Column 1st Iconic Building vs. Everyday Architecture
aiwan is an island located at a key position in Asia. Its geographical location has resulted in its diverse immigrant culture and the rise of various manufacturing industries. Over the process of rapid technological advancement and economic globalization, Taiwan’s industries continue to transition and transform. Globalization has brought impacts to industries and changes to economic models, and these impacts are also evident in architecture.
Over the past thirty years, globalization and information explosion have taken the entire world by storm, and supply chain has been broken up and scattered around the world, and then reconnected; all industries no longer just have competitors and partners from own or neighboring countries. Even with its deep roots in native soils, the architecture industry is also engaged in global competition; world-class star architects emerge and begin to leave their marks all around the world. Through the process, these so-called “star architects” has also left in various cities their signatures, which have become the landmarks and icons of these cities.
In a city, iconic buildings and landmark architectural projects account for just 2% of all buildings, are they enough to represent one entire city? Undoubtedly, Taipei 101 represents achievements in architectural design, engineering, and finance and economy of Taiwan or Taipei; however, Taipei 101 cannot reflect Taiwan’s contemporary architectural phenomena and the real life of its people. It only manifests a fragment of this era, and remains distant from the everyday life of the people living in the city. The remaining 98% of all buildings that scatter throughout the city, the everyday architecture, are what faithfully reflect and manifest real local social culture. They honestly reflect people’s real daily needs and desires, and interpret people’s social network and diverse everyday life. Underneath the vibrant Taiwanese society, the subjective consciousness of cultural integration and people’s living needs occupies all corners of the city; “adjustments” made by people to
adapt to the lifestyle and environment can be found everywhere. The adjustments come in rich diversity and large quantity, and have seemingly become genes of Taiwan’s urban culture. These everyday architectures correspond to people’s life and are deeply embedded in our everyday life.
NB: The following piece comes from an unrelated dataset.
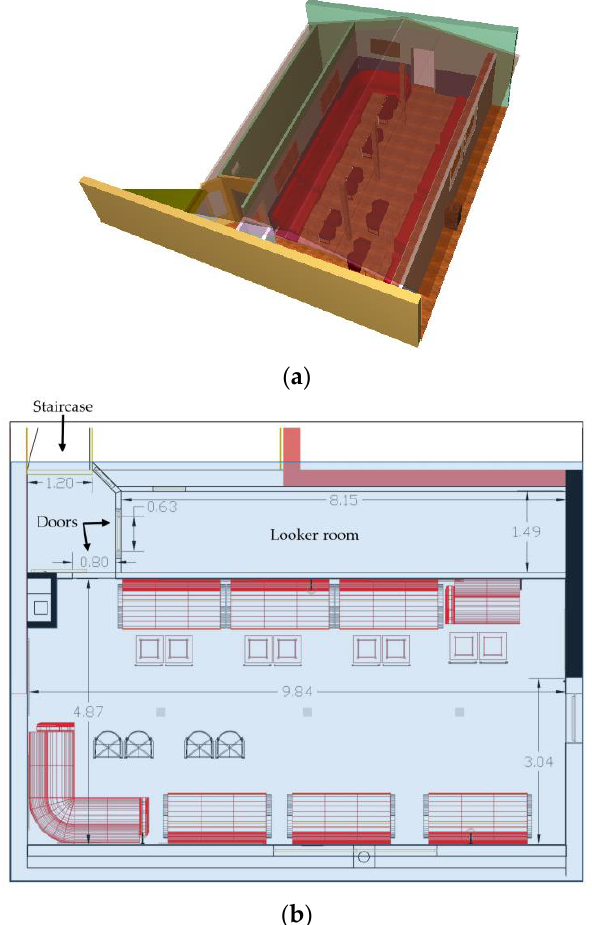
Figure 2. Virtual geometry for the first floor ( a ) — model detail; schematic graph of the first floor ( b ).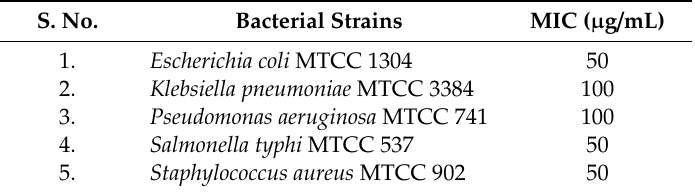
Table 2. Minimum inhibitory concentration (MIC) of ampicillin / sulbactam (Ams). S. No.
The Nolli Plan uses black and white to clearly convey the relation between public and private spaces of a city’s urban texture; however, Taiwanese cities cannot use just black and white to express the spatial relation. The skyline or border of Taiwan’s everyday architecture is a dynamic process of adjustments. Public and private spaces are not in a binary opposition; rather, they permeate each other to produce different shades of grey, and more colors may be needed to present the diverse and rich lifestyle in Taiwanese cities.
In today’s world of rapid globalization, Taiwanese architecture is not just about star projects by renowned architects, but the spaces we live in everyday. Star projects and iconic architectures cannot reflect what is going on at the front. These constructions neglected by architects constantly take place, enabling Taiwanese architecture to transcend beyond all imaginations of architects, and continue to thrive.
These Everyday Architectures are one of the most defining features of Taiwan cities’ urban space is the abundance and convenience of urban amenities. This “mixed-use” mode for urban land use is drastically different from the Nolli’s Plan of Western concept of single-use zoning. Nevertheless, mixed-use zoning has made Taiwan cities’ “livability” much higher than many other cities in the world. More importantly, the mixed-use pattern in Taiwan was not a result of careful and purposeful urban planning; instead, the land use pattern evolved organically without much monitoring, making Taiwan’s case of mix-used development even more rare.